TASK INPUTS ▸

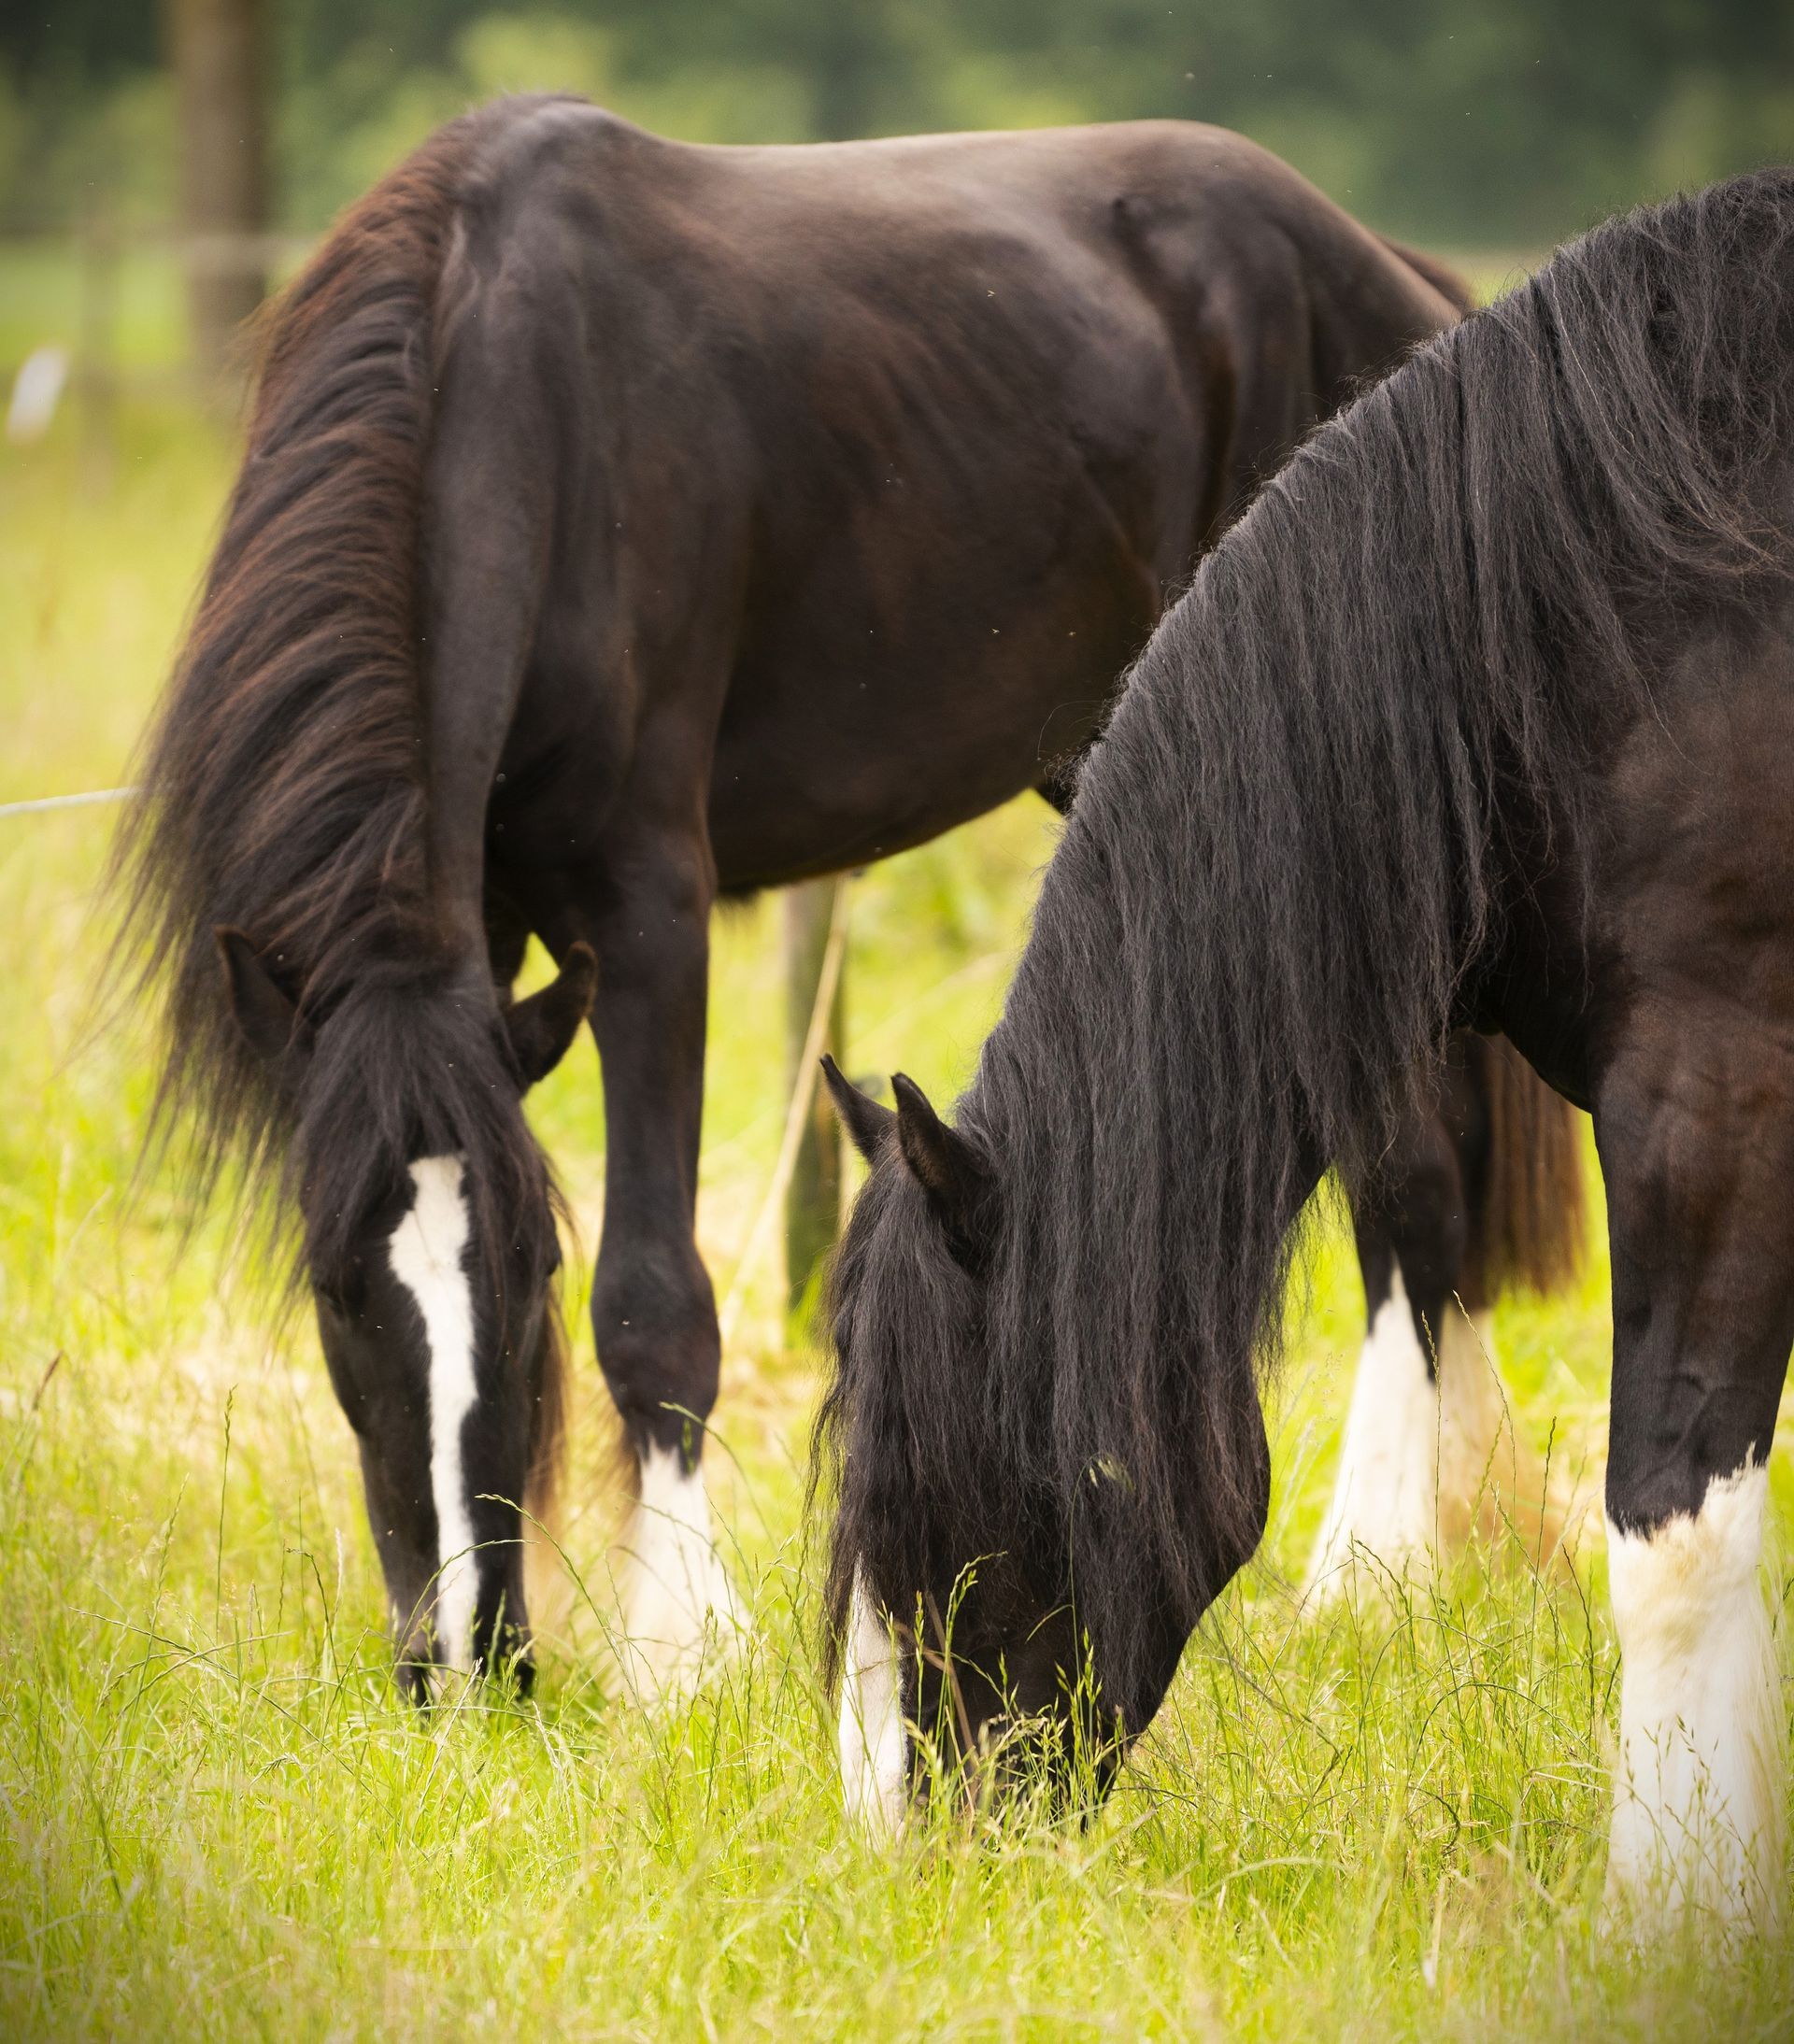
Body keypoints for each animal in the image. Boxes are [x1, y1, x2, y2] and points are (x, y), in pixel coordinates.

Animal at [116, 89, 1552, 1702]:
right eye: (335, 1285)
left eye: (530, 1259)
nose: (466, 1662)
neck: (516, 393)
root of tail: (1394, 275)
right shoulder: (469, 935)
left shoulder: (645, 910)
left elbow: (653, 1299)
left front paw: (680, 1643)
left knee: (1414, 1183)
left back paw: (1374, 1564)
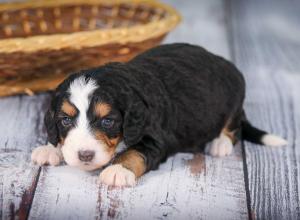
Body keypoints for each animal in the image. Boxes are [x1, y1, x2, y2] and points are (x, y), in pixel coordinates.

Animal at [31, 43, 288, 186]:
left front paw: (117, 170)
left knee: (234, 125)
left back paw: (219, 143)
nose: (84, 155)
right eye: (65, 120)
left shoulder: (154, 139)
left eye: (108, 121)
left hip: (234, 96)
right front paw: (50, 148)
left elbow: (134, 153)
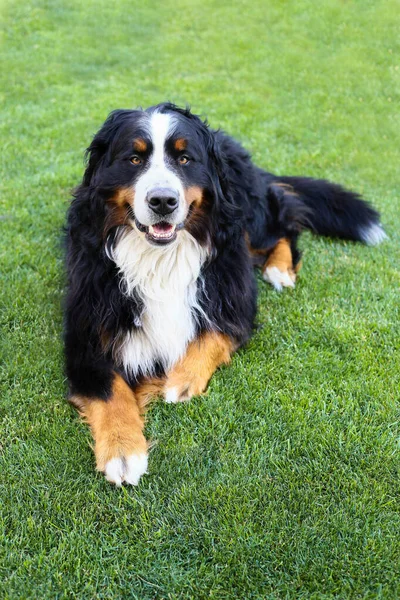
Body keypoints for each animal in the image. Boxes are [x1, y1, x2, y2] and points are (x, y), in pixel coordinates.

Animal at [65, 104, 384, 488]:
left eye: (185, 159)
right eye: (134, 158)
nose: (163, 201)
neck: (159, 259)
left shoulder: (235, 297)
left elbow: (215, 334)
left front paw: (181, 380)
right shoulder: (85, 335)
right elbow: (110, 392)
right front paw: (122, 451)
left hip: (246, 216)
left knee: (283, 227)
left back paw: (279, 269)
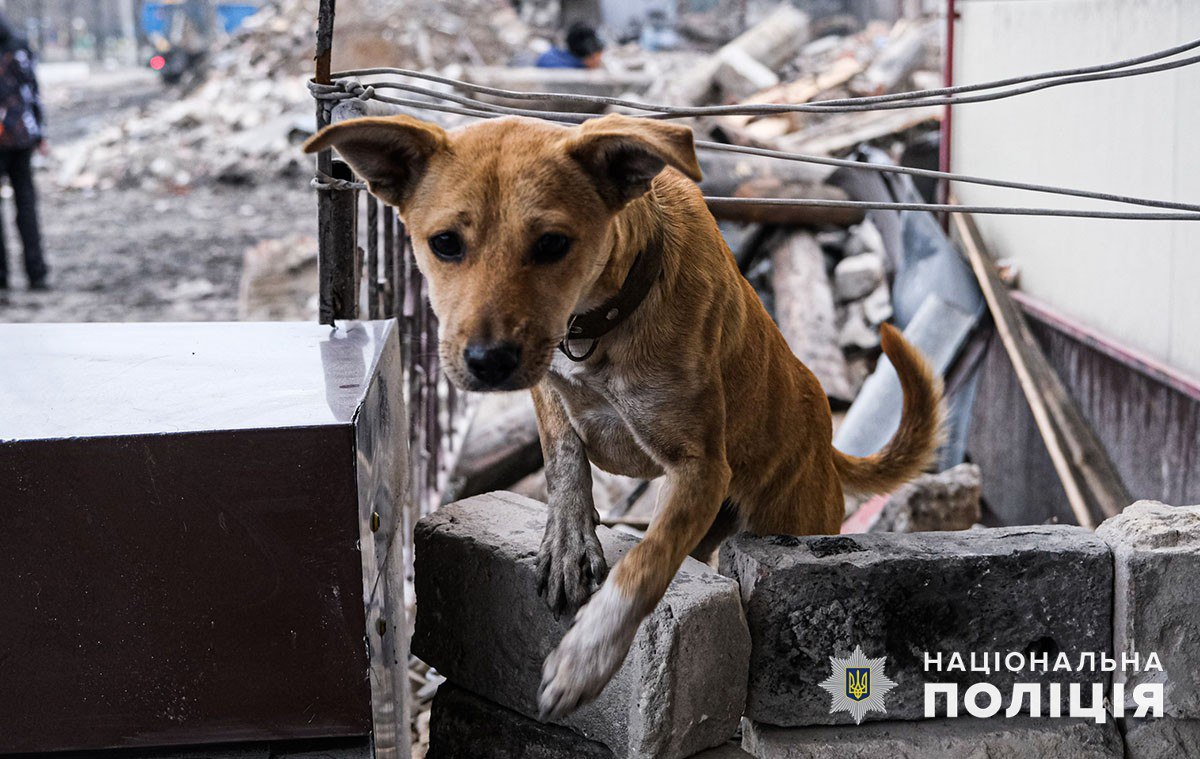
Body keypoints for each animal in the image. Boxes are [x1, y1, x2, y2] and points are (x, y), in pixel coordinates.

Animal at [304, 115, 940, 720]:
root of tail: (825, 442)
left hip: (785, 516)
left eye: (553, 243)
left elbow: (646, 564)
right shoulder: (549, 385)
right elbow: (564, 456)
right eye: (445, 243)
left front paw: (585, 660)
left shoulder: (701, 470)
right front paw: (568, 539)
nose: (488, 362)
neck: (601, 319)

WORK INSTRUCTION ▸
Quote each record exactly as it stands, minus the pictures.

SOLVED PROBLEM ▸
Body keypoints for each animal in the image. Boxes are [x1, y1, x2, y2] and points are (x, y), in pixel coordinates.

Animal at [116, 89, 1552, 1702]:
right eye: (335, 1285)
left eye: (530, 1259)
nose: (466, 1662)
neck: (516, 393)
root of tail: (1394, 275)
right shoulder: (469, 935)
left shoulder: (645, 910)
left elbow: (653, 1299)
left front paw: (680, 1643)
left knee: (1414, 1183)
left back paw: (1374, 1564)
Body keypoints for each animal in the image. Boxes are [x1, y1, x2, y2] and points are (x, y), in pixel coordinates.

Animal at [31, 43, 288, 186]:
left front paw: (117, 170)
left knee: (234, 125)
left back paw: (219, 143)
nose: (84, 155)
right eye: (65, 120)
left shoulder: (154, 139)
left eye: (108, 121)
left hip: (234, 96)
right front paw: (50, 148)
left elbow: (134, 153)
Body keypoints for each animal in the image. Boxes are [x1, y1, x2, y2] and points are (x, y), in pixel coordinates.

Animal at [65, 104, 384, 488]:
left eye: (185, 159)
right eye: (134, 158)
nose: (163, 201)
neck: (159, 259)
left shoulder: (235, 297)
left elbow: (215, 334)
left front paw: (181, 380)
right shoulder: (85, 335)
right elbow: (110, 392)
right front paw: (122, 451)
left hip: (246, 216)
left knee: (283, 227)
left back paw: (279, 269)
Body keypoints for each animal in the image. Boxes are [x1, y1, x2, y2] and points are (x, y), in pixel coordinates.

Animal at [304, 115, 940, 720]:
root of tail: (825, 442)
left hip: (785, 516)
left eye: (553, 243)
left elbow: (646, 564)
right shoulder: (549, 385)
right elbow: (564, 456)
right eye: (445, 243)
left front paw: (585, 660)
left shoulder: (701, 470)
right front paw: (568, 539)
nose: (488, 362)
neck: (601, 319)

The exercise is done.